Some Hindus regard 2012 as the year an avatar -- a god in human form -- will appear on earth and usher in a new age, one presumably favorable to the Hindu faithful.

    Meanwhile, alien devotees believe that 2012 is the year when those aliens who first gave human civilization a kick start will return to see how we’ve done. Some believe they’ll give us another boost or two if we haven’t lived up to potential, while others expect mass slavery as punishment for our slacker ways.

    Finally, Nostradamus predicted the apocalypse for 2012, but you’ll have to wait until 2013 to see how it ends. What a cliffhanger.

      3- Nostradamus never accurately predicted an event

      Nostradamus, the 16th century apothecary, gets a lot of press for making accurate predictions on virtually every major event since he died in 1566. But his followers consistently commit three overwhelming flaws. The first is that some of them work from poor French translations. The second lies in interpretation -- Nostradamus was no idiot, and his quatrains are so ambiguous that they allow for the extraction of virtually any event. The third, and most damaging to his status as a ”seer,” is that his followers engage in “postdiction” -- it is only after a major world event occurs that his believers begin to search his works for the ”prediction.”

      If Nostradamus can’t be understood prior to an event, he can't be said to have predicted it. An alleged, loosely interpreted prediction ex post facto is not only without any merit, it also fails to qualify as a prediction.

      At his core, Nostradamus was little more than a thief and a plagiarist who stole from the likes of classical historians Livy and Plutarch, medieval chronicler Jean Froissart, and every contributor to the Mirabilis Liber, a book of predictions that dealt with Christianity and the French Revolution.

      4- Many scenarios feature an ambiguously evil duo

      Talk about your major, high-profile players.
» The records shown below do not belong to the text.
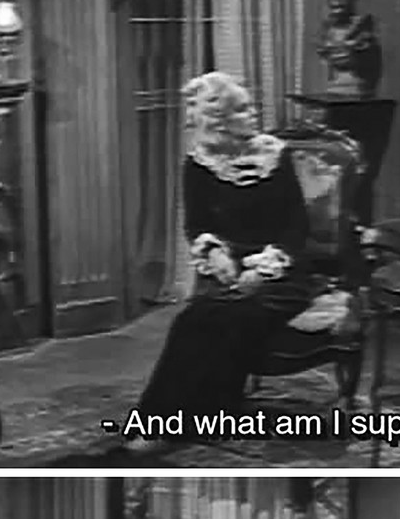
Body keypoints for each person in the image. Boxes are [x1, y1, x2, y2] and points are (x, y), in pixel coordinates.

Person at [125, 72, 313, 456]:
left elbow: (297, 229)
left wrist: (263, 270)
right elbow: (197, 225)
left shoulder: (276, 157)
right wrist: (214, 253)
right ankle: (182, 417)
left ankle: (173, 420)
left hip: (283, 272)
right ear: (220, 121)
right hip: (230, 270)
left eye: (250, 106)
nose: (253, 113)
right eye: (242, 109)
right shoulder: (199, 165)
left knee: (218, 317)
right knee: (197, 319)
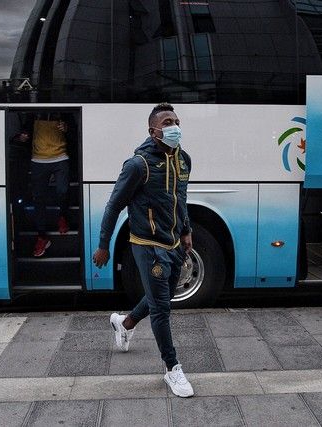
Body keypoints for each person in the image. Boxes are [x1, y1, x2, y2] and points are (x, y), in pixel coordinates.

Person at [92, 103, 194, 398]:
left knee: (162, 294)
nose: (174, 125)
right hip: (147, 245)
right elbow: (114, 205)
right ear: (154, 131)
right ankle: (172, 369)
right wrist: (104, 245)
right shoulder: (138, 165)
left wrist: (186, 230)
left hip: (173, 242)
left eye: (176, 120)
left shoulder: (183, 159)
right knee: (162, 307)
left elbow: (181, 198)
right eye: (167, 122)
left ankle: (125, 323)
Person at [14, 112, 71, 257]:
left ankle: (63, 216)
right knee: (38, 199)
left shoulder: (62, 110)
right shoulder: (33, 112)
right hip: (38, 159)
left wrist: (67, 127)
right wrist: (23, 136)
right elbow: (25, 130)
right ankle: (42, 237)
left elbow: (75, 127)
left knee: (62, 190)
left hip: (60, 156)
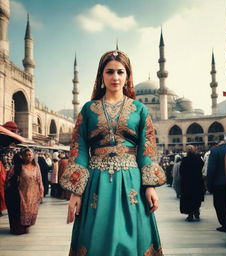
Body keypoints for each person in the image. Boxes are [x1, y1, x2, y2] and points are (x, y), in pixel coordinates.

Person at [60, 50, 166, 256]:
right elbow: (79, 149)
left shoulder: (139, 109)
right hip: (96, 182)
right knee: (95, 237)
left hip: (131, 182)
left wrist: (150, 186)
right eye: (109, 72)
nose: (115, 77)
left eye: (120, 72)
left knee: (133, 236)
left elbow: (147, 150)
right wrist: (76, 191)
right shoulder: (88, 109)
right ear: (101, 75)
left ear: (127, 76)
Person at [5, 148, 44, 235]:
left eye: (30, 155)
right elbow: (9, 178)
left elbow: (39, 179)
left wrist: (41, 191)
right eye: (26, 155)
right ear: (22, 156)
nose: (28, 157)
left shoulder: (36, 166)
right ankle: (23, 227)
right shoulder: (18, 167)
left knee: (31, 210)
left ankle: (28, 225)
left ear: (33, 156)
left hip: (34, 192)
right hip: (22, 192)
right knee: (24, 209)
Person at [207, 134, 226, 233]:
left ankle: (225, 225)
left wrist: (209, 185)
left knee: (220, 205)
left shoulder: (214, 151)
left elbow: (211, 170)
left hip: (219, 184)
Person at [180, 145, 205, 222]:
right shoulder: (198, 159)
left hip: (187, 182)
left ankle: (190, 214)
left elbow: (181, 171)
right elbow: (202, 167)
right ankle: (196, 211)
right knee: (196, 197)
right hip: (197, 182)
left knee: (188, 198)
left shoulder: (184, 160)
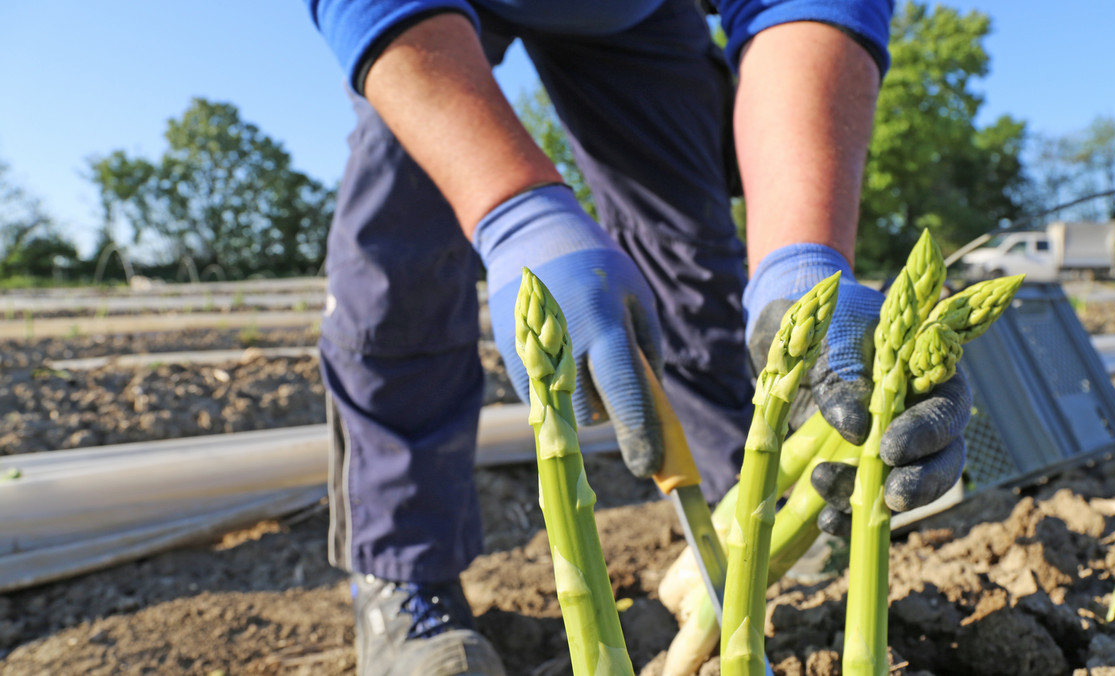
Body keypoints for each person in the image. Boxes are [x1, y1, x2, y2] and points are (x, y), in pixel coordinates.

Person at [305, 1, 972, 673]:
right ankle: (405, 576)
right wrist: (515, 211)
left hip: (637, 14)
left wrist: (802, 262)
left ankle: (742, 520)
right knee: (400, 242)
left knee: (686, 253)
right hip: (426, 15)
I don’t care who you are, if you run into either Gog or Magog, say your prayers. Variously represented as people, monsters, demons, or nations, Gog and Magog are a force to behold.

      Although first appearing in the Hebrew bible, they’re featured heavily in the New Testament, which provides what is by far the western world’s most influential apocalyptic vision. Revelations (20:7-8) defines them as the nations in the four quarters of the earth, which Satan sets out to attack and destroy by deception (sounds a lot like Ezekiel in the Old Testament).

      In Islam, their arrival is one of the major clues of the coming apocalypse. Once again, according to scholar Gharm-Allah El-Ghamdy, "Gog and Magog (two hidden tribes of people) will break free of the dam that holds them back and ravage the earth. They will drink all the water, and kill people until Allah sends against them a worm which will wipe them out."

      Other scholars have identified Gog and Magog as Koka and Vikoka, servants of an apocalyptic demon in a minor purana in Hinduism called the Kalki Purana. They have also been identified, with some challenge from the research community, as representing Russia, the Mongols, the nations of Europe, the Goths, the Khazars, and the Jews.

      All told, Gog and Magog most often are situated as the fall guys, the greatest enemies against whichever organization is making the prophecy.

      5- The end is near when a hairy animal approaches

      In Islam, both hadith (hadith is a collection of oral tales that relate the life of Mohammed) and the Qur'an feature numerous clues to the coming apocalypse.

      One of the major clues in the Qur'an is the arrival of an animal so hairy that you can’t tell if it’s coming or going (in Arabic, he is described as Dab-ba). His appearance coincides with a large number of Muslims who have turned away from Islam (apostasies) and this animal will beckon them “back to Islam,” according to the scholar Gharm-Allah El-Ghamdy.